Als Nächstes öffne ich den Brustkorb. Durch das Brustbein geht es etwas leichter, doch auch da tue ich mich schwer, und das, obwohl ich bereits einige Wildschweine aufgebrochen habe. Aber wie bei allem braucht es auch beim Aufbrechen Routine, bis alles reibungslos klappt. Irgendwann habe ich es dann doch geschafft und mein Schnitt reicht vom Waidloch – also dem After – bis hoch zum Schlund. Vorsichtig schärfe ich das Zwerchfell von den Rippen ab. Nun können Gescheide und Geräusch, also alle Innereien des Bauch- und Brustraums, entnommen werden. Bei dieser ganzen Arbeit hängt der Bock kopfunter an den Hinterläufen an einem sogenannten Wildgalgen. Das wird vor allem deshalb so gemacht, da durch die Schwerkraft die Innereien nicht über die Keulen fallen, sondern in Richtung Kammer. Das Risiko eines ungewollten Schnitts oder Stichs in die Verdauungsorgane und somit das Kontaminieren des wertvollen Wildfleisches mit Bakterien wird dadurch deutlich minimiert.

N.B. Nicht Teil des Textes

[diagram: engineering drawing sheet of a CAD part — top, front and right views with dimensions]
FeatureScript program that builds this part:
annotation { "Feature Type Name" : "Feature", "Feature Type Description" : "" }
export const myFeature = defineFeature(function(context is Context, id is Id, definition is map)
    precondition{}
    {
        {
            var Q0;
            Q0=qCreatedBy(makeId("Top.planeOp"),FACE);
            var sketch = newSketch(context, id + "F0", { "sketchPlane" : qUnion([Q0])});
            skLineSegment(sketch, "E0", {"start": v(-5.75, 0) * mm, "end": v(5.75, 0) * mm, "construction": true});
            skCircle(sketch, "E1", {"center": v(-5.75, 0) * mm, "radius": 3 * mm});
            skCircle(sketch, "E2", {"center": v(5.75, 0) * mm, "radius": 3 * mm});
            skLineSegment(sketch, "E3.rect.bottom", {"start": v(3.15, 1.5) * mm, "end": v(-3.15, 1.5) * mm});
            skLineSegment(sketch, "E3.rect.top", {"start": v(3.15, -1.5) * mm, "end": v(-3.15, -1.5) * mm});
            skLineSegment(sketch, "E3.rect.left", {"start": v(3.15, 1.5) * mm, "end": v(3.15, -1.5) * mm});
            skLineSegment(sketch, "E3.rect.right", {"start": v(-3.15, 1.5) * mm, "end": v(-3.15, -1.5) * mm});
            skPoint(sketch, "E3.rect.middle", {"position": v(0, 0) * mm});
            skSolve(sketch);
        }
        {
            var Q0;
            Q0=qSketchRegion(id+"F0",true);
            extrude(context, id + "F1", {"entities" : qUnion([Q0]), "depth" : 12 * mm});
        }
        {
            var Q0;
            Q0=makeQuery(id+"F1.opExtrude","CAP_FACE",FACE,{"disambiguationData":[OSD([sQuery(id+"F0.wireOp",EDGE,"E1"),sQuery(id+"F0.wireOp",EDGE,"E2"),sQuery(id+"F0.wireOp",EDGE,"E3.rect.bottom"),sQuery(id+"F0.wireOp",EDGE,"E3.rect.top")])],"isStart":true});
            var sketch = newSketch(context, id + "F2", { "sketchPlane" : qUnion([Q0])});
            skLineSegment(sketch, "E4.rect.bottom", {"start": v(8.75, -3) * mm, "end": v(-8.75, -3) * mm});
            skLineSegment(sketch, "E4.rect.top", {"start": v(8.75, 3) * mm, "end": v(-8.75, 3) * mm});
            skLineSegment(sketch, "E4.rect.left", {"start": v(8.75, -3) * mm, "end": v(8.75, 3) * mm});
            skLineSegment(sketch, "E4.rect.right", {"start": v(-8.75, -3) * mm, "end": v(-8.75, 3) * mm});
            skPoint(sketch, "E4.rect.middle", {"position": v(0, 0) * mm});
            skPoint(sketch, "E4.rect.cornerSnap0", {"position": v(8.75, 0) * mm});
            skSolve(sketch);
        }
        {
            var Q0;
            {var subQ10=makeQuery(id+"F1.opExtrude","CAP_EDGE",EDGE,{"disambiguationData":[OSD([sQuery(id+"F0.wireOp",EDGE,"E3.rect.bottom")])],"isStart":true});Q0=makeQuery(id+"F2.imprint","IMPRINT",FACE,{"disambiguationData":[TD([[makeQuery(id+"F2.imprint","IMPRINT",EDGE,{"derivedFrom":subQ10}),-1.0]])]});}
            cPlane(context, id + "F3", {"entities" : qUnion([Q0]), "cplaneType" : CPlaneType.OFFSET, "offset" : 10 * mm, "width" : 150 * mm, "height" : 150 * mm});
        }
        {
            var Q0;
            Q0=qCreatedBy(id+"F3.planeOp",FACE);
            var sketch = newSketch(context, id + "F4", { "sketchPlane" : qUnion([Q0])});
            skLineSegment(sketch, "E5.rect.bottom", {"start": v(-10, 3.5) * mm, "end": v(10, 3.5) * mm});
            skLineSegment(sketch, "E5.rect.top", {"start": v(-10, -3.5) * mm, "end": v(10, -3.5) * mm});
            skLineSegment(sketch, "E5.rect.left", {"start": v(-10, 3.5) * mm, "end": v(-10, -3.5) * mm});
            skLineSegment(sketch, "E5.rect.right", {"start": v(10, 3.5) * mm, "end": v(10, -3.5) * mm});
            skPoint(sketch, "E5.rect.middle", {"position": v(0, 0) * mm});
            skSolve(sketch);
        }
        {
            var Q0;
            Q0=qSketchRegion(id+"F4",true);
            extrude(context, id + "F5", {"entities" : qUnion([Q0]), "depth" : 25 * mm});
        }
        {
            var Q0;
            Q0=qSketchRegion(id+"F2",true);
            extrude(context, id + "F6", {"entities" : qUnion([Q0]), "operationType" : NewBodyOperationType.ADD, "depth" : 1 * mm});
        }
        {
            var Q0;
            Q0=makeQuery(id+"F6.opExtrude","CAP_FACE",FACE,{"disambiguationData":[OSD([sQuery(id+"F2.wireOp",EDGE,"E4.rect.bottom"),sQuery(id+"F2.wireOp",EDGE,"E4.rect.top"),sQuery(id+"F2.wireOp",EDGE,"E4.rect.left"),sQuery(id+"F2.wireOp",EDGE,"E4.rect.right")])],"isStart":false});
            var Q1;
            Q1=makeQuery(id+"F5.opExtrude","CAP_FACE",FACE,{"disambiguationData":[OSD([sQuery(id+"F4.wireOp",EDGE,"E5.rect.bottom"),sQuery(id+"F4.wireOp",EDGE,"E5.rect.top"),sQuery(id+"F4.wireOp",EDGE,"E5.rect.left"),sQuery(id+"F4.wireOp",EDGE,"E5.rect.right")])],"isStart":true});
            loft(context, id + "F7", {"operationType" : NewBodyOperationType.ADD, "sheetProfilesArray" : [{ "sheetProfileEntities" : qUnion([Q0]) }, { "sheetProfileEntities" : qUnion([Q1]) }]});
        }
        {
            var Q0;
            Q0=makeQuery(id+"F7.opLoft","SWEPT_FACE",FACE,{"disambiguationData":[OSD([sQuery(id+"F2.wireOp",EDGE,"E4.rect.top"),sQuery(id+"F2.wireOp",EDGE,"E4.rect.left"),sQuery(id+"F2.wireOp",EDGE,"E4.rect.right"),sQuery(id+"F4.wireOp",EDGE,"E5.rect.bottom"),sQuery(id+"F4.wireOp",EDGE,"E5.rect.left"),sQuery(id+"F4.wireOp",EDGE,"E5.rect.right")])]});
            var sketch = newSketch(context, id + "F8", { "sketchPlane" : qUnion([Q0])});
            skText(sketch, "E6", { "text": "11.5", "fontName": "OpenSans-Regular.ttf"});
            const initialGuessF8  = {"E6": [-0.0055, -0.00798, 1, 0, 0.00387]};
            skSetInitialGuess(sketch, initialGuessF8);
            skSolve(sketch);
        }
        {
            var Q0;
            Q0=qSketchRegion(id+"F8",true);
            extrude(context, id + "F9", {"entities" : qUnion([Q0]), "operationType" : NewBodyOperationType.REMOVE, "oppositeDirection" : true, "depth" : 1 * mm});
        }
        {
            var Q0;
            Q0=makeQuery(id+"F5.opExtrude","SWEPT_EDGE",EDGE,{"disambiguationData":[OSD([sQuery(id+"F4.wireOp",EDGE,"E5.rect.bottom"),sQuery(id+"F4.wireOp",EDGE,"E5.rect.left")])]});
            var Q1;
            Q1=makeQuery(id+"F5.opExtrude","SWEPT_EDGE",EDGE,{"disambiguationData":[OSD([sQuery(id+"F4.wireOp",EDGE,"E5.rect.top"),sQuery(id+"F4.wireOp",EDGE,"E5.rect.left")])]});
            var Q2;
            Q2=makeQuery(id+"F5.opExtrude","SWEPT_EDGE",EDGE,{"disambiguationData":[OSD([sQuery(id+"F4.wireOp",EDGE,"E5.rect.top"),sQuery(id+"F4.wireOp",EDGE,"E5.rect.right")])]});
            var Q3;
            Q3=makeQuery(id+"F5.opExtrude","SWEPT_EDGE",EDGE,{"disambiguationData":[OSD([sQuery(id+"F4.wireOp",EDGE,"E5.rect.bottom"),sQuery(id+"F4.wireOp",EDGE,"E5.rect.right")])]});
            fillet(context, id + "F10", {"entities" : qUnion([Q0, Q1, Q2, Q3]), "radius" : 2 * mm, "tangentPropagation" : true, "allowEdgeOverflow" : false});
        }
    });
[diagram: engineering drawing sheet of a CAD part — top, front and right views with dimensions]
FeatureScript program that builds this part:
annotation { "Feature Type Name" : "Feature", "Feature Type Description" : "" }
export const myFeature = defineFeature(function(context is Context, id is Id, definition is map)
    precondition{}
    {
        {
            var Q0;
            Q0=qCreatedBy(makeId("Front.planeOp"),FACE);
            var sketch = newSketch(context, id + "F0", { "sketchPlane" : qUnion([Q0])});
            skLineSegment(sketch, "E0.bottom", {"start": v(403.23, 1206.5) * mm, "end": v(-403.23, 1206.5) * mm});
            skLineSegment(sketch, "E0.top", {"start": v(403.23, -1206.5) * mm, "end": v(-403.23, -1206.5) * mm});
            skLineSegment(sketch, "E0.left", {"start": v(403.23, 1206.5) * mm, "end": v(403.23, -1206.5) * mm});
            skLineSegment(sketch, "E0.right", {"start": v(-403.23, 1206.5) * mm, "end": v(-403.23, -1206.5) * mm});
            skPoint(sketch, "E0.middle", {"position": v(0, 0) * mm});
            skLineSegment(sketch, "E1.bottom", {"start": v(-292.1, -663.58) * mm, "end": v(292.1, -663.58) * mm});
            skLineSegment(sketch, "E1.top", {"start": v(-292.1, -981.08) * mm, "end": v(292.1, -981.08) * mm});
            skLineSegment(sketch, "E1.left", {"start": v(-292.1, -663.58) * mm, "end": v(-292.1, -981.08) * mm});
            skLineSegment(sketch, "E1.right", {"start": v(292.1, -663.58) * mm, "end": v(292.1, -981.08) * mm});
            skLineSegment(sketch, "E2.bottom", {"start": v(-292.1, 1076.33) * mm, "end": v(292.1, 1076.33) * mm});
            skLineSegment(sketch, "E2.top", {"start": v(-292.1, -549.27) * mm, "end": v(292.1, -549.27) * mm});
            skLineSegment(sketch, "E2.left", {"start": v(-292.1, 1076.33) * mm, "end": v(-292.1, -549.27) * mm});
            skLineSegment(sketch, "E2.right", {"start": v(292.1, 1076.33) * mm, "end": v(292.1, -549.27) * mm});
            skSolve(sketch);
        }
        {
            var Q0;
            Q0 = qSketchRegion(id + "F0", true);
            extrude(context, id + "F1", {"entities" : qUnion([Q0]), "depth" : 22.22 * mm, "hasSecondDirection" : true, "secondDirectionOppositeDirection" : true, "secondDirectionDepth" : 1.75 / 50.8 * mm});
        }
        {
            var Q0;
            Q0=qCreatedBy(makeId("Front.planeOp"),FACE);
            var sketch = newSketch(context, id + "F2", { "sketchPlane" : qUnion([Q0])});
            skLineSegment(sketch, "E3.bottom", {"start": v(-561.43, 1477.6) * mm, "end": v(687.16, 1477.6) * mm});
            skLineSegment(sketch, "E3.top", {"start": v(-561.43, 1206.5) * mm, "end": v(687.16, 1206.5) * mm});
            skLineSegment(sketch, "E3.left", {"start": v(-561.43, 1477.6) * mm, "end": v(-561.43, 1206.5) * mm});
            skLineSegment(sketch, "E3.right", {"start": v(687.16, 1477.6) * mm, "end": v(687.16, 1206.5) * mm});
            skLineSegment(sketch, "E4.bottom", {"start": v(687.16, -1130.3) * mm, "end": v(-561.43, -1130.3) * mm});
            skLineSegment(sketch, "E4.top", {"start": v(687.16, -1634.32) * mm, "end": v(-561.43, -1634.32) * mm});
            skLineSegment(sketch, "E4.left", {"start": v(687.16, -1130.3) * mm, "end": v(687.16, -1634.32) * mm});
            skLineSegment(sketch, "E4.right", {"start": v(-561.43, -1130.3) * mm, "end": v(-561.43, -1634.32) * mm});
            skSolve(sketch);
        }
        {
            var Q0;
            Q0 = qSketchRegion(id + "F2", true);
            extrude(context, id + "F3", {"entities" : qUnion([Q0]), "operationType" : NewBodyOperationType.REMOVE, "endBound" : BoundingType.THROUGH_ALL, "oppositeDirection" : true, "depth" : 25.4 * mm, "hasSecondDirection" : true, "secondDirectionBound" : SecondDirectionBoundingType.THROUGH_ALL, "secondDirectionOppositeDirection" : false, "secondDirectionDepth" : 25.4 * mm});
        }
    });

Als alle Organe entfernt sind, untersuche ich sie, um zu sehen, ob sie irgendwelche bedenklichen Merkmale aufweisen. Als Jäger bin ich eine sogenannte kundige Person, also entsprechend geschult, um selbst zu entscheiden, ob das Wildbret, also das Wildfleisch, zum Verzehr geeignet ist. Ein Amtstierarzt ist für eine Fleischuntersuchung nur nötig, wenn das Wild in größerem Umfang vermarktet werden soll beziehungsweise wenn bedenkliche Merkmale am Wildbret festgestellt werden. Für eine Jungjägerin, wie ich es zu diesem Zeitpunkt bin, ist es dennoch nicht ganz einfach, den Überblick zu behalten, und ich bin daher froh, das mir Markus zur Seite steht. Angemerkt sei hier noch kurz, dass ein Jungjäger übrigens kein Jäger jungen Alters ist, wie die Bezeichnung vermuten lassen könnte, sondern ein Jäger, der den Jagdschein noch nicht lange innehat, also noch am Anfang seiner »Jägerlaufbahn« steht.

Form, Färbung und Größe der Milz sind so, wie sie sein sollten. Auch das Herz sieht von innen und außen gesund aus. Die Lunge ist unauffällig, so wie auch die Leber. Die Nieren schneiden wir, wie das Herz, ein wenig auf, um ins Innere sehen zu können. Auch hier ist alles unauffällig. Da der Bock sich auch vor dem Schuss normal verhalten hat, keinen Husten oder anderweitig auffällige Verhaltensweisen zeigte, ist somit alles in Ordnung und sein Wildbret kann ohne Bedenken verzehrt werden.

Leber, Herz und Nieren packen wir in eine Tüte. Die werde ich später zusammen mit Kirschtomaten, Zwiebeln, etwas Sahne und verschiedenen Gewürzen zubereiten. Den Bock spülen wir nun gründlich mit klarem Wasser aus und hängen ihn an einem Haken zum Abkühlen in den Kühlraum. Dort sollte er noch ein paar Tage abhängen, damit das Fleisch ausreichend reifen kann. Plötzlich hören wir ein Auto auf den Hof fahren und sehen Markus’ Vater aussteigen. Strahlend kommt er auf mich zu. Auf sein »Waidmannsheil!« antwortete ich ihm stolz »Waidmannsdank!«.